The praise came from Ann Griffith, the Deputy Police and Crime Commissioner for North Wales, who joined Delyth Edwards on the beat in the town centre.

The mother of two was one of the first PCSOs in North Wales when she signed up in early 2005 and she’s loved every minute of the job since then.

Delyth , a former shop assistant, said: “No two days are the same. You never know when you come into work what you’ll be doing.

“Since I started here, I’ve got to know a lot of people and I work closely with a lot of charities, schools and a lot of various other organisations.

“Because we know who we’re dealing with and because we know a lot of the local population, we can go and see people face to face and sort out whatever problems there might be because we know who we’re dealing with.

“I really love my job and I certainly wouldn’t go back to working in a shop.  I’m very happy doing what I’m doing.”

After being out and about on the beat with Delyth, Ann Griffith was “very impressed” to see how she goes about her work.

She said: “Delyth is the face of North Wales Police to many people in Blaenau and it seems to me that everybody we’ve met knows her and that is fantastic because it gives you confidence that the police are visible on the streets.

“We’ve been in a local café where it was obvious that the proprietor and the customers there were very familiar with Delyth and were ready to share with her their problems and their issues.

“Although PCSOs have limited powers in one sense, because they know the community and they’ve got their finger on the pulse, they can nip problems in the bud before they become a crime statistic.

“I’ve seen a few instances of that already today. It’s clear people feel they can actually approach her, explain what the problem is and, very often, the problem is solved at source.

“If not, Delyth also has great connections with other agencies and finds a multi-agency solution to a problem very quickly.

“People like Delyth are local heroes because they serve their communities and in a sense have taken the place of the old local bobby.

“I think it is 10 to 12 years now since PCSOs been evident on the street and their worth is really shining through now. They’re worth their weight in gold.”

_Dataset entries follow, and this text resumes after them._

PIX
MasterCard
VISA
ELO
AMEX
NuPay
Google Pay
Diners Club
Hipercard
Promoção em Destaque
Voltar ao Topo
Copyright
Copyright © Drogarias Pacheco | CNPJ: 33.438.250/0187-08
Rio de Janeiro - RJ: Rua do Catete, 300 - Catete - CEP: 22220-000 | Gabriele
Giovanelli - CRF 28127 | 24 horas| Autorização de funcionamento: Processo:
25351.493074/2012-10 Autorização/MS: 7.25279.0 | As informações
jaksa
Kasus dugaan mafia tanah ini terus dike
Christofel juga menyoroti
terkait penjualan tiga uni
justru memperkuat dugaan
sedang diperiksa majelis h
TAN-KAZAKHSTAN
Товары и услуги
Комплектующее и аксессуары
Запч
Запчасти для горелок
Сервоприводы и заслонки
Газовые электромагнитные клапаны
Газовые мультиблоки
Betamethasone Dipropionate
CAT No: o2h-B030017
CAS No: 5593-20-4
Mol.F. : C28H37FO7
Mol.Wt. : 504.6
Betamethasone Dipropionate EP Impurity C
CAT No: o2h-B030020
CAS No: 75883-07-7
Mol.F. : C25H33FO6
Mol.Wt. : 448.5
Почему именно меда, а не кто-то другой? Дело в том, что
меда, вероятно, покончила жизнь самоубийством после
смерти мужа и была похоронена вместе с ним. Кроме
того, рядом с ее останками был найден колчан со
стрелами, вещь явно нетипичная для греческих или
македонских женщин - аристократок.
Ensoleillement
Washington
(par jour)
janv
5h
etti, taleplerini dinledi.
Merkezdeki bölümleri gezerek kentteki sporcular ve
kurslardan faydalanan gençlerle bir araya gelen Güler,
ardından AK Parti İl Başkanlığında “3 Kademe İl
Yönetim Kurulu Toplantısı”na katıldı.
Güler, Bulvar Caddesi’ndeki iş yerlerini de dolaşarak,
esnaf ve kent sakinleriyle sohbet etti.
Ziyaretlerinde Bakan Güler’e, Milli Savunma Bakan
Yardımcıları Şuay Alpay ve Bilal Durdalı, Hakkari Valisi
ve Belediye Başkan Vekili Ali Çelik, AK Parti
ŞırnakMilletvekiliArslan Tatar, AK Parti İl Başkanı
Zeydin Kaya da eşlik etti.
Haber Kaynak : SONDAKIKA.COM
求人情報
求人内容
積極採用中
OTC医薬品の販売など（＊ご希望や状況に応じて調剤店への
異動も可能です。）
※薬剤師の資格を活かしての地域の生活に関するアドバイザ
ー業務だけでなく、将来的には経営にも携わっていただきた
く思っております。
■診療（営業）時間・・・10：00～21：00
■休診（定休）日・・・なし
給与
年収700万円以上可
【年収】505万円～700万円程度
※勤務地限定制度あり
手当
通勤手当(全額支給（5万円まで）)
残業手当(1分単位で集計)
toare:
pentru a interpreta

It was a sentiment echoed by Sergeant Iwan Lloyd Jones, the Gwynedd South Safer Neighbourhood sergeant.

He said: ” He said: “Because police officers have extra skills and extra investigative powers, they can be drafted away from their own communities to do specialist tasks.

“That doesn’t happen with PCSOs. They are embedded in the community and my personal view of their role is that they replace the old bobby on the beat in that they, they’re almost a celebrity within their own communities. Everybody recognises them.

“Most people will have the confidence in approaching them and speaking with them.

“If there are problems that they can’t deal with they will know who to turn to.  A lot of their work is about identifying problems and putting something in place to deal with that problem.

“You can’t measure their work because a lot of their work is preventing things from happening, and you can’t measure what you’ve prevented really. Their work is invaluable.”

Somebody who agrees with that assessment is local resident Mrs Briallen Edwards, aged 87, who worked as a clerk for MANWEB and then at the Trawsfynydd nuclear power station before she retired.

She said: “I know Delyth, she’s a very good girl and it’s a great comfort to see her around.”